“ Bir saray gibi şu âlemin, bir şehir gibi, şu memleketin tek bir ustası vardır. Ve o usta, her şeyi idare eden yalnız odur. Hiçbir yönüyle eksikliği yoktur. Bize görünmeyen o usta, bizi ve her şeyi görür ve sözlerini iştir. Bütün bu işleri mucize ve harikadır. Bütün bu gördüğümüz ve dillerini bilmediğimiz şu yaratıklar onun emrindedir.” (Sözler sh: 280)
Şu âlem her şeyiyle bir tek kudretli sanatkârın tornasından çıkmıştır. Zira her şey bir birini ikmal ediyor. Fabrikada üretilecek farklı parçaların montesiyle meydana gelecek bir makine düşünelim. Hiç mümkün müdür ki, o makinenin bileşenlerinin yapılması için gerekli teknik çizimler birbirinden bağımsız projelerle hazırlansın. Bütünü oluşturacak cüzler, aynı sanatkâr mühendisin kontrolünde üretilmezse cüzler bütünü oluşturamaz.
Çift gözle tek görmemizi sağlayan fani dünyadaki fani gözlerimizle, baki olan kudret-i sonsuz sanatkârımızı maddi âlemde göremememiz ne anlam ifade eder? Evet, sınırlı olan sınırsızı kavrayamaz. Küçücük bir metal kaynağının kıvılcımından kör olan bir çift insan gözü, sırr-ı imtihan için kendisini izleyen bir Vâcibu’l vücudu nasıl görmeye cüret edebilir ki? Önemli olan üç boyutlu görebilen gözlerimizin, bir sırra binaen âlemin diğer boyutlarındaki hadiseler üzerinde hükmeden Allah’ın (cc) varlığını ve birliğini idrak etmesi ve O’na (cc) ve Peygamberine (asm) itaat edebilmesidir.
Sanatkârı sanatının içinde olan bir sanat eseri var mıdır?
Kâinatın sinesinde serpilmiş olan varlık, canlı-cansız, tümü Allah’ın(cc) gücü ve kudretinin tecellileridir.
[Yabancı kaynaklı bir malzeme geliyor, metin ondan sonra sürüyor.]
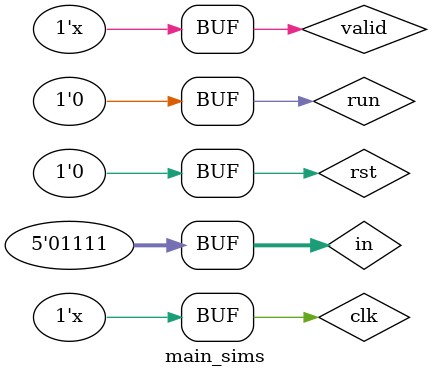
<source format=v>
`timescale 1ns / 1ps


module main_sims(

    );
    reg clk;
    reg rst;
    reg run;
    reg step;
    reg valid;
    reg [4:0] in;
    wire [1:0] check;
    wire [4:0] out0;
    wire [2:0] an;
    wire [3:0] seg;
    wire ready;
    main main_sims(
        .clk(clk),
        .rst(rst),
        .run(run),
        .step(step),
        .valid(valid),
        .in(in),
        .check(check),
        .out0(out0),
        .an(an),
        .seg(seg),
        .ready(ready)
    );
initial
    clk = 0;
always #0.001 clk = ~clk;

initial
    valid = 0;
always #150 valid = ~valid;

initial
    begin
        rst = 1;#20;
        rst = 0;
        run = 1;
        in = 5'b11111; #500;
        in = 5'b01111; #500;
        run = 0;
        in = 5'b11111; #500;
        in = 4'b01111;#500;
    end

endmodule

</source>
Allah’ın kendilerine çizdiği hayat çizgisinin dışına çıkmaya hiçbir hayat sahibi varlık kalkışamaz. Tüm hayvanatın kendi hizmetine sunulduğu insan da, Allah’ın (cc) yeryüzünde misafiri olan yegâne şuur sahibi ve mübarek bir mahlûkudur.
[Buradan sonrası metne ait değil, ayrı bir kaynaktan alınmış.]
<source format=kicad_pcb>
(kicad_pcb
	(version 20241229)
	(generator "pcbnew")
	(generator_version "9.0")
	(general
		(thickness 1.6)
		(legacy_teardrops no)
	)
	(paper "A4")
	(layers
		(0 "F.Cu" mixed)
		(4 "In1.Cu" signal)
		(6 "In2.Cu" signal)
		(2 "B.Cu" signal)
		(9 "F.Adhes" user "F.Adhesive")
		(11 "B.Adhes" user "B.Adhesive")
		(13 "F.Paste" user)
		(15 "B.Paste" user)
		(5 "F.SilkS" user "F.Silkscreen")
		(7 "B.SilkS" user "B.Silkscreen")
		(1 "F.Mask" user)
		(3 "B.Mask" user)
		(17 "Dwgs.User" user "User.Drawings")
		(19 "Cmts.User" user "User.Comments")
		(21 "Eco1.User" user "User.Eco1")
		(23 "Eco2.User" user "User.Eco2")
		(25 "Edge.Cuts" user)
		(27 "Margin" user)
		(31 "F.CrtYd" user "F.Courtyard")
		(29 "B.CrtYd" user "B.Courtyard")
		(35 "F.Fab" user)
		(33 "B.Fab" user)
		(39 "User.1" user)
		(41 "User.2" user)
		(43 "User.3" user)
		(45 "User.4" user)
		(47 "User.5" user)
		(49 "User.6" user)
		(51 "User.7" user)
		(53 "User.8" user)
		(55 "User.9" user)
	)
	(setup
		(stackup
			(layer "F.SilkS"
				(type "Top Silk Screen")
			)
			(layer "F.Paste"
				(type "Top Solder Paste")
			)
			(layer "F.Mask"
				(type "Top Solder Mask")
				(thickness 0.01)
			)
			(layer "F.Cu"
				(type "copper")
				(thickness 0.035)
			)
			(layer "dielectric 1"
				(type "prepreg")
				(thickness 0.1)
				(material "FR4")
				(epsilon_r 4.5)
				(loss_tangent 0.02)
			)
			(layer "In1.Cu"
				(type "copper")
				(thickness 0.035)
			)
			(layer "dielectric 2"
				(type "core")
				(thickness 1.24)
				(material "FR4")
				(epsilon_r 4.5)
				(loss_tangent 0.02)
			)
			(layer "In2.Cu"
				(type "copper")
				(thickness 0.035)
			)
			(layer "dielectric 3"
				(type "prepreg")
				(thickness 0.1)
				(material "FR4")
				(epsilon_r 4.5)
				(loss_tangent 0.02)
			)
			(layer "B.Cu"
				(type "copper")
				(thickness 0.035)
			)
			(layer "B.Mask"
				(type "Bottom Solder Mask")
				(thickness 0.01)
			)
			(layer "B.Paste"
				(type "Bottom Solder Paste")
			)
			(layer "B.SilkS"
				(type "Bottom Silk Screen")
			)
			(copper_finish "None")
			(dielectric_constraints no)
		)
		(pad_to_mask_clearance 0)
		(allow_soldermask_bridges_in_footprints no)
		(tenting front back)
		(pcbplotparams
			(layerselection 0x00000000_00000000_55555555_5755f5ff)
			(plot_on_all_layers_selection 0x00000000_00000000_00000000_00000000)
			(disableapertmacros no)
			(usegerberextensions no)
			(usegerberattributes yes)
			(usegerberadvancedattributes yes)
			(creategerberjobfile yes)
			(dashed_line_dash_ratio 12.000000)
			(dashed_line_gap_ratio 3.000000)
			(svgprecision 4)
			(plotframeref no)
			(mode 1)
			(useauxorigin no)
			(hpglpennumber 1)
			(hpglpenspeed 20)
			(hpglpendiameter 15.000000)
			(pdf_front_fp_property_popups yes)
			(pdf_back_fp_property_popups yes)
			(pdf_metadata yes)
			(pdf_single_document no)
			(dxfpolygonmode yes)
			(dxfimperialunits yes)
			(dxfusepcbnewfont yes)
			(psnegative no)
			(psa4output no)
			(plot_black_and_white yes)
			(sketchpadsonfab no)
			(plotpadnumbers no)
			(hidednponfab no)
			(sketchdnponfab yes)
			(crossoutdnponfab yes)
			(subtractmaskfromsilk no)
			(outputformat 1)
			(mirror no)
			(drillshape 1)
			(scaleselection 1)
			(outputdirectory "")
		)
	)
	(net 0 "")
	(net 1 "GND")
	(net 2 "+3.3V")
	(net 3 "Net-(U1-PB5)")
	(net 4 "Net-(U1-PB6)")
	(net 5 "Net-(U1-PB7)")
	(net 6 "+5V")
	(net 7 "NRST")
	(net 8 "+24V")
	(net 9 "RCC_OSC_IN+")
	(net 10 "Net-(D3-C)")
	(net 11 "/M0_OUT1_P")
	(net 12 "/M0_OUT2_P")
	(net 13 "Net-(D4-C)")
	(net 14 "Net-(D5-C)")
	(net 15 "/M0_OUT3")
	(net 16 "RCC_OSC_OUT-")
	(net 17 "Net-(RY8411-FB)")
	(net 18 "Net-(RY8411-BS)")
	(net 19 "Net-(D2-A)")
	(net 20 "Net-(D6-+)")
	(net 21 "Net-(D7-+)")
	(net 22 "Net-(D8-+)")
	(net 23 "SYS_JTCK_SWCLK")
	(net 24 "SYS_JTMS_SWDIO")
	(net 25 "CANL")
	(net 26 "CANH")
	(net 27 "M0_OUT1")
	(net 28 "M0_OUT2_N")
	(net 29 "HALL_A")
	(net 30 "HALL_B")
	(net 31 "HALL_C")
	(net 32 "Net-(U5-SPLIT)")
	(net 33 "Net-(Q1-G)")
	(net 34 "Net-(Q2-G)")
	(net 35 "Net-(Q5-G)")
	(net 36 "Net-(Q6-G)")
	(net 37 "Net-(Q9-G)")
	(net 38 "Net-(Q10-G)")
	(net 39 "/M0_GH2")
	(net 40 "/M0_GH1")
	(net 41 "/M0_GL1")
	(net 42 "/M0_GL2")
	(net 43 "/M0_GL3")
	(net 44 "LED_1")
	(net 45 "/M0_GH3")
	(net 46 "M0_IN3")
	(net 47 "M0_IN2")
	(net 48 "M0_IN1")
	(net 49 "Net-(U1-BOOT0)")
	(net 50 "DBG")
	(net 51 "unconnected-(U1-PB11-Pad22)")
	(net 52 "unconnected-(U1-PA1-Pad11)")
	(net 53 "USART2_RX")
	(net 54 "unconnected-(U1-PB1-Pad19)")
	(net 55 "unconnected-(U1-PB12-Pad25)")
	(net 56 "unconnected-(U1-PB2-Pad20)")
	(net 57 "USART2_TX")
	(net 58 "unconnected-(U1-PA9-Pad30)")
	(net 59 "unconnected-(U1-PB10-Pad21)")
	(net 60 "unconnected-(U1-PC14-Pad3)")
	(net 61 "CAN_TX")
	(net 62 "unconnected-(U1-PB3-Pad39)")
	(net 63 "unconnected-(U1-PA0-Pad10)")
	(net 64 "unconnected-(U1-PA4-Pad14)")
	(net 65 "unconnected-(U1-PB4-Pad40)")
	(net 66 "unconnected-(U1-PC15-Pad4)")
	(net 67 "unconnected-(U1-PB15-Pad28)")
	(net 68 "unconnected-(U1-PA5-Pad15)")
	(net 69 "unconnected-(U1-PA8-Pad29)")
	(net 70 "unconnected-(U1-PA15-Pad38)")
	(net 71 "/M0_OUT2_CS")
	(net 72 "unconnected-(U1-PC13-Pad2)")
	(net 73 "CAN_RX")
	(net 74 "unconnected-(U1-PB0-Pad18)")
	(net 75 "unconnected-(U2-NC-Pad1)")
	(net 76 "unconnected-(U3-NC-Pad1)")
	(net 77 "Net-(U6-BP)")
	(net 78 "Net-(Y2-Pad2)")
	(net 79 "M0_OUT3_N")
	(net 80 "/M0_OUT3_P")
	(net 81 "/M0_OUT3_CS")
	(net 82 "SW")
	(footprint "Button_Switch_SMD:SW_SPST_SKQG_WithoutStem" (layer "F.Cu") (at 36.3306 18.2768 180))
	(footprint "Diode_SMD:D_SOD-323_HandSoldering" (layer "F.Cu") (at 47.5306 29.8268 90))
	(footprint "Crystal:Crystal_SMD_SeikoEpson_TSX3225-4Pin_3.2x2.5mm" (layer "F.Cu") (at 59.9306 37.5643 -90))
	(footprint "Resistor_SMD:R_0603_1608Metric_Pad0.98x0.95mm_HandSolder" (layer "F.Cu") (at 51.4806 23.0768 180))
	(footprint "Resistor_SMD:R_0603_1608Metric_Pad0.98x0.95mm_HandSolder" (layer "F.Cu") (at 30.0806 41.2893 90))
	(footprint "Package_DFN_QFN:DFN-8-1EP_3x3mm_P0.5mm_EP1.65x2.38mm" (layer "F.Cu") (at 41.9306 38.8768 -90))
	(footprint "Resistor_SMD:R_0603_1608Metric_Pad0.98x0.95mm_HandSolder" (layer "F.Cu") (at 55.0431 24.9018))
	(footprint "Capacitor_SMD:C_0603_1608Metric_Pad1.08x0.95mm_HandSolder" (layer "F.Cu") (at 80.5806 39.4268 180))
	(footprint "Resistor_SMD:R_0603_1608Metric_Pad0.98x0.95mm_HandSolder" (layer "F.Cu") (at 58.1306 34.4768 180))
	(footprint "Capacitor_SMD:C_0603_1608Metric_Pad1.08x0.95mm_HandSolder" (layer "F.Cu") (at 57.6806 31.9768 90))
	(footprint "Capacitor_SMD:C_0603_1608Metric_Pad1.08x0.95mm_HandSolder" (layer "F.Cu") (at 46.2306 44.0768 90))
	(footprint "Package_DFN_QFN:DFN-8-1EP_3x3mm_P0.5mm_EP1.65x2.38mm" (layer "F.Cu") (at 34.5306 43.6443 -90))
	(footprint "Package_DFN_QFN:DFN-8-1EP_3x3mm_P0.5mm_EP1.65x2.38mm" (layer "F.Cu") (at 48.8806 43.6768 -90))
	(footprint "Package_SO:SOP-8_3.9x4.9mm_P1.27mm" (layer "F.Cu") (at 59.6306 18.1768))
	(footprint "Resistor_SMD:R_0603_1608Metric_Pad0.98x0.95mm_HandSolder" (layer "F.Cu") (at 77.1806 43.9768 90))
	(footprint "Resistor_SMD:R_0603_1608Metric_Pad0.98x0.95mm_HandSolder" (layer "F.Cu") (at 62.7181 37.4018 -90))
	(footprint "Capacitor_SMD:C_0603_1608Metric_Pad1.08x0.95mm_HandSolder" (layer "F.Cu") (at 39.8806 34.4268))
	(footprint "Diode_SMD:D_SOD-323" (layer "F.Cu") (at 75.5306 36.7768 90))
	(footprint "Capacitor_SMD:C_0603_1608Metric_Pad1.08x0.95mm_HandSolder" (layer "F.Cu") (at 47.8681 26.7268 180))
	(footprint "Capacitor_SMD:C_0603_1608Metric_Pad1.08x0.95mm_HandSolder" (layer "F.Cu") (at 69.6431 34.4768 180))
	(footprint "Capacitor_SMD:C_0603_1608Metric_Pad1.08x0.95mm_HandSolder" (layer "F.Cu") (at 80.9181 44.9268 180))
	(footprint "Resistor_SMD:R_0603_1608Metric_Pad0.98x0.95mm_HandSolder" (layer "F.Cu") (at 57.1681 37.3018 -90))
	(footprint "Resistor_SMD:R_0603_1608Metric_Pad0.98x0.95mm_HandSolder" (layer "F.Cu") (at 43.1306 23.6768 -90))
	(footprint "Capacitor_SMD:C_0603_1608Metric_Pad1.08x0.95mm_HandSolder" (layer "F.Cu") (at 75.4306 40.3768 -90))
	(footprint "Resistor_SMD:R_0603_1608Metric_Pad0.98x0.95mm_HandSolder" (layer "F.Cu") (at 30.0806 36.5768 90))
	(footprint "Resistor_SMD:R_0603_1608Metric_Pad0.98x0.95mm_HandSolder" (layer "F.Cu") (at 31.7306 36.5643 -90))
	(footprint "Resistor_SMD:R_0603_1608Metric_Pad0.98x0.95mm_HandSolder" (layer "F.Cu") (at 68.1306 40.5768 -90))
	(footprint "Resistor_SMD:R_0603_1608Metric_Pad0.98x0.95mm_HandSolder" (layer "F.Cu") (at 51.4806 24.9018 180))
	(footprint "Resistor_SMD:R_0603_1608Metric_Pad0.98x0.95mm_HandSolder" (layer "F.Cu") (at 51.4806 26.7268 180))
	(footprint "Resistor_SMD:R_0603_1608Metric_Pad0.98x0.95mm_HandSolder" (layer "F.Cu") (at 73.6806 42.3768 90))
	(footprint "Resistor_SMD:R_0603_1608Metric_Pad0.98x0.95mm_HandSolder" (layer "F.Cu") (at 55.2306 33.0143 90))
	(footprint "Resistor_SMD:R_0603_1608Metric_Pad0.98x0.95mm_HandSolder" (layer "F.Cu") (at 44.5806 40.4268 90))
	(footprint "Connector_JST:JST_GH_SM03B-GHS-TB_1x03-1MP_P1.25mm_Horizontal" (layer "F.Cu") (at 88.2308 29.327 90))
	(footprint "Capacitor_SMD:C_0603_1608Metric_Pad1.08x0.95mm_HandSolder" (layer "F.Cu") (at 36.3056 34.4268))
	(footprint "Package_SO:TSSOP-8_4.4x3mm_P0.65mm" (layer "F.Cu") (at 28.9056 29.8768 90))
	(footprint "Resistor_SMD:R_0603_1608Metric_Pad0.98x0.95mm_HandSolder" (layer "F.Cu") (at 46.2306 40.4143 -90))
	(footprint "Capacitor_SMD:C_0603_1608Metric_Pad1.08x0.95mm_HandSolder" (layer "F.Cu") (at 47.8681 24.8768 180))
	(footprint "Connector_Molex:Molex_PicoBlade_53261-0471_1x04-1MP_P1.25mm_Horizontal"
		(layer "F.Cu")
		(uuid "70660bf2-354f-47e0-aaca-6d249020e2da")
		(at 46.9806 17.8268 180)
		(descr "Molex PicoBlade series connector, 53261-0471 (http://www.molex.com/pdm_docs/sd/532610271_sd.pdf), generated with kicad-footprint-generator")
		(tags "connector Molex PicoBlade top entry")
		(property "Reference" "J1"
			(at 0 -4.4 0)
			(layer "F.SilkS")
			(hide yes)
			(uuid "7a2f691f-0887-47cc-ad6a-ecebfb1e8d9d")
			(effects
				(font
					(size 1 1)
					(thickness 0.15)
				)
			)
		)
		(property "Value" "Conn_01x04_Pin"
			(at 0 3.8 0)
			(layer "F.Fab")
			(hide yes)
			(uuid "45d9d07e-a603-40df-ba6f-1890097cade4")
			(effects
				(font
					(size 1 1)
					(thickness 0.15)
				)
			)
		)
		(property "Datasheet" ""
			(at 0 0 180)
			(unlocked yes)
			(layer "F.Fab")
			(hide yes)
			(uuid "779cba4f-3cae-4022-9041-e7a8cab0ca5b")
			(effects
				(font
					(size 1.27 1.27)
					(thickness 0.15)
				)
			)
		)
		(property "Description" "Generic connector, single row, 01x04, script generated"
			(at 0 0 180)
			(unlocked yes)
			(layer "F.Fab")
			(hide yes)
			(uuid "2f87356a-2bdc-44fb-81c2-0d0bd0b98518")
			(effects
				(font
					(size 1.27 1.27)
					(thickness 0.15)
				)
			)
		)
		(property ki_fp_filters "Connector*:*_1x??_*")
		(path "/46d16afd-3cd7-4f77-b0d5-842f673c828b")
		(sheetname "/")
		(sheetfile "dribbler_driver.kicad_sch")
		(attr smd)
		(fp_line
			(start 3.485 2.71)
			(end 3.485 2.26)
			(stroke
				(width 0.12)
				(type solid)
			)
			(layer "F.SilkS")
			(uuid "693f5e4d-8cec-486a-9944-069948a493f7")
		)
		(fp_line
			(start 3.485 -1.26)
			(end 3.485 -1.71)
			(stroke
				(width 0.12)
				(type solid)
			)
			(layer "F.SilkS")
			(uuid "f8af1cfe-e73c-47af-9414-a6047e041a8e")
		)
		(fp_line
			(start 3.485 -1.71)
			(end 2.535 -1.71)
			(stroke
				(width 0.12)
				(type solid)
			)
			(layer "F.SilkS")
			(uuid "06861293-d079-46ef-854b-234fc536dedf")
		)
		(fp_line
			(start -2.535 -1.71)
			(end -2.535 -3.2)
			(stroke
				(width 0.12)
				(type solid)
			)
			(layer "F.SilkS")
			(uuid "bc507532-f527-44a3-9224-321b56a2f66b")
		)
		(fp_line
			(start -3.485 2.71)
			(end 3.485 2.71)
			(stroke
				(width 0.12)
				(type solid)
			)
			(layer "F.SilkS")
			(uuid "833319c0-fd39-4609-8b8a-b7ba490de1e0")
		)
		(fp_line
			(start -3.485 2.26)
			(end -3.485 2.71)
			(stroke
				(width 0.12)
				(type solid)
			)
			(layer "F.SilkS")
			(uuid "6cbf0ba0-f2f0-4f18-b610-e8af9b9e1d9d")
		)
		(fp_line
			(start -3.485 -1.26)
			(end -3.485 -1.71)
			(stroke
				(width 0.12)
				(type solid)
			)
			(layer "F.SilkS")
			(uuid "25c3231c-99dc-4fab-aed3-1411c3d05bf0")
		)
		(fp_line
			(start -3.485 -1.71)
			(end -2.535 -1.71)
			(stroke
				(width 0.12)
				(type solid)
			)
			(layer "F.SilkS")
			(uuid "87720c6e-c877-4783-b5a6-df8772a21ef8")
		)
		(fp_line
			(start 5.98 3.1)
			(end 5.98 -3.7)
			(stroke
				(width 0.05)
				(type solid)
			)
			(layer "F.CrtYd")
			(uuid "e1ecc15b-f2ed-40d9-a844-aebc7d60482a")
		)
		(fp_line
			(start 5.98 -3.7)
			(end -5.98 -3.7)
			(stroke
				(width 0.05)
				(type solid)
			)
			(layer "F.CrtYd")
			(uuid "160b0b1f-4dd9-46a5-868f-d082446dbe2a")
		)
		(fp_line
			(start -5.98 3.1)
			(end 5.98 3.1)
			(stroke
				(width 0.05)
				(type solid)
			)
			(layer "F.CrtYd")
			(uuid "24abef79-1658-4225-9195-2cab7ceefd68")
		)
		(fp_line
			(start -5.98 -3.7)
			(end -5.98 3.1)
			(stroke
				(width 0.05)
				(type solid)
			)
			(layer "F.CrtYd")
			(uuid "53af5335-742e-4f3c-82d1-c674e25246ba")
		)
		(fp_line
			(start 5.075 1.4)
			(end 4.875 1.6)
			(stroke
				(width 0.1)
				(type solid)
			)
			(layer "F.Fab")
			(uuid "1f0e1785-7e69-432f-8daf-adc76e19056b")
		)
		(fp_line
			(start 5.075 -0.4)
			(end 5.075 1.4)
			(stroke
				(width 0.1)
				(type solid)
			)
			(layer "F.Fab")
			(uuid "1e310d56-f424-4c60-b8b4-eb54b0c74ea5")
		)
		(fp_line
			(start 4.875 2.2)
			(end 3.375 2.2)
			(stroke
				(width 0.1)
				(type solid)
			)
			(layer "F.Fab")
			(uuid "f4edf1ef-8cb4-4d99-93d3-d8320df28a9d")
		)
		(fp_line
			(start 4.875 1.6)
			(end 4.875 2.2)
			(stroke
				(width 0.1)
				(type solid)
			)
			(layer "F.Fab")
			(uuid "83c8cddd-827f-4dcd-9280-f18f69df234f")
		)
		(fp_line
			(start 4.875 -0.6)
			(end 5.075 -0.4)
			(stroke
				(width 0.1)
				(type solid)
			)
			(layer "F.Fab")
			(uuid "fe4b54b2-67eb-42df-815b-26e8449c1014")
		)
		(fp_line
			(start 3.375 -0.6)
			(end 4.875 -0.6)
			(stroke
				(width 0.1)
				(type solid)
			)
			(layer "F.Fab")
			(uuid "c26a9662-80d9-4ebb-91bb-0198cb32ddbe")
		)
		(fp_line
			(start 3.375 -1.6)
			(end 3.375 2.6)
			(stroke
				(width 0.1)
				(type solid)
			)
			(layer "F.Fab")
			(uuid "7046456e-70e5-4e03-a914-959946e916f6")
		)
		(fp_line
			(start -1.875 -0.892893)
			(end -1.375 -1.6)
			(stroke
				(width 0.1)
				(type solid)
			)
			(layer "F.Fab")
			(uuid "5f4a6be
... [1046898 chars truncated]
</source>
Memurlar emir altında olanlardır. İtaat etmeyen memurlar memurluktan azledilirler. Âmir, emir verebilendir. Şu âlemin zerresinden güneşlerine kadar hükmedemeyen, kendi emri altına alamayanlar kim varsa tümü memurdur. Dünyada hükümdar da olsa, köle de olsa ölümü öldüremeyen, kabir kapısını kapatamayan, sınırsız sayıdaki iç ve dış düşmanlara karşı koyamayan kim varsa, tümü Allah’ın (cc) emrine itaatle mecbur tutulan aciz ve fâni birer memurdur.
Öyle ya padişahlara ne demiş mana büyükleri:
“Gururlanma padişahım, senden büyük Allah var.“
Unutmayalım ki, Allah(cc) haddi aşanları sevmez.